Monday, April 7

Anthony Albanese has extended his campaign lead over Peter Dutton after the Coalition’s popularity with voters dropped again in the latest Newspoll.

The polling, published by The Australian on Sunday, had Labor holding steady on a primary vote of 33 per cent, while the Liberals lost a point to drop to 36 per cent.

The Coalition’s primary vote has slipped since last year, from a pre-campaign high point of 40 per cent in November, and is now at its lowest point since the middle of last year.

The change meant the Government improved on two-party preferred status, leading the Opposition 52 per cent to 48 per cent.

The results, which came at the end of the first week of the election campaign, closely mirrored the result which elected Mr Albanese in 2022, with a narrow one-seat majority.

Despite the Liberal losing ground, Mr Dutton narrowed the gap on Mr Albanese as preferred Prime Minister to eight points.

He also enjoyed a slight improvement in voters’ assessment of his performance, rising to a net approval of -17 per cent, compared to the Prime Minister’s -11 per cent.

However, the Opposition Leader lost ground on the key attributes of leadership in voters’ considerations.

While leading the Prime Minister 62 per cent to 48 per cent on whether voters saw him as “decisive and strong”, they also dubbed Mr Dutton arrogant, and he trailed for the first time on the key metric of “understands the key issues”.

Mr Albanese led Mr Dutton as the more likeable, trustworthy, experienced candidates, as well as being considered the leader who cared more for people and was more in touch with voters.

The Opposition Leader led on having a vision for Australia.

It mirrors other polls from across the campaign, including Redbridge’s latest data released over the weekend, which showed the same primary votes and two-party preferred split between the major parties.

It comes after the first week of the campaign, which was largely dominated by US president Donald Trump’s tariff decisions and a debate over who was better placed to push back against the flat 10 per cent trade cost levelled at Australia.

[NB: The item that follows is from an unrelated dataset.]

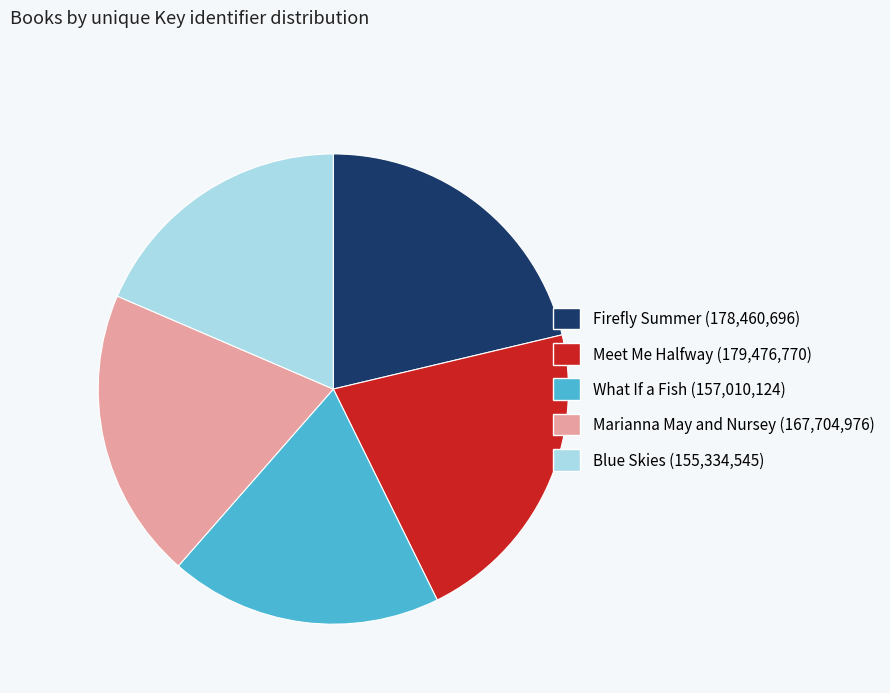

Do What If a Fish and Meet Me Halfway together represent more than half of the pie?

No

Liberals have raised concerns over Mr Dutton’s performance over a poor start to the campaign, losing momentum and struggling to land a blow on the Prime Minister across the first week.

An energised Mr Albanese took on a stronger persona to kick off his first campaign as Prime Minister, but dealt himself a self-inflicted political loss when he fell of a stage in NSW on Thursday.

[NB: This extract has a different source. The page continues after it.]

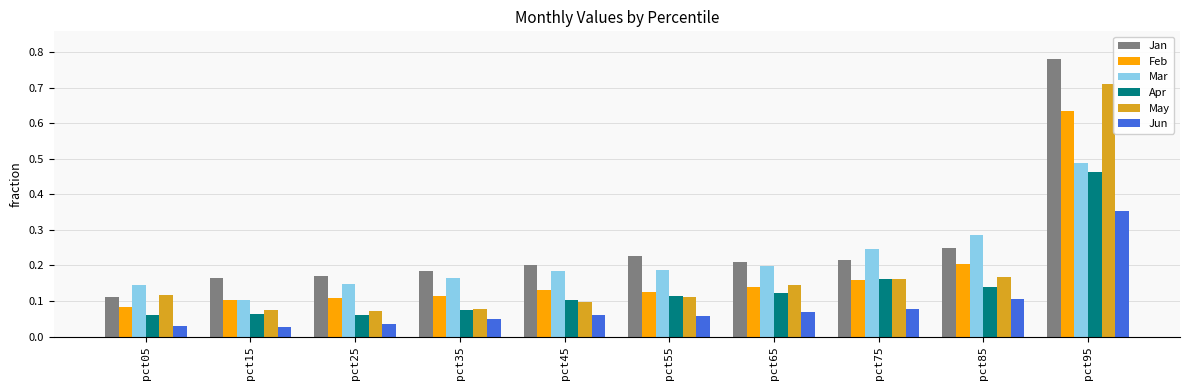

At which label does Feb reach its peak?

pct95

He then tried to tell media he had not fallen off a stage, before joking about it the following day.

Both leaders spent Sunday rallying the party faithful, with Mr Albanese speaking in Brisbane, while Mr Dutton launched his party’s bid to win more seats in Tasmania.

The polling come ahead of the first head-to-head debate between Mr Albanese and Mr Dutton on Tuesday night, in Sydney.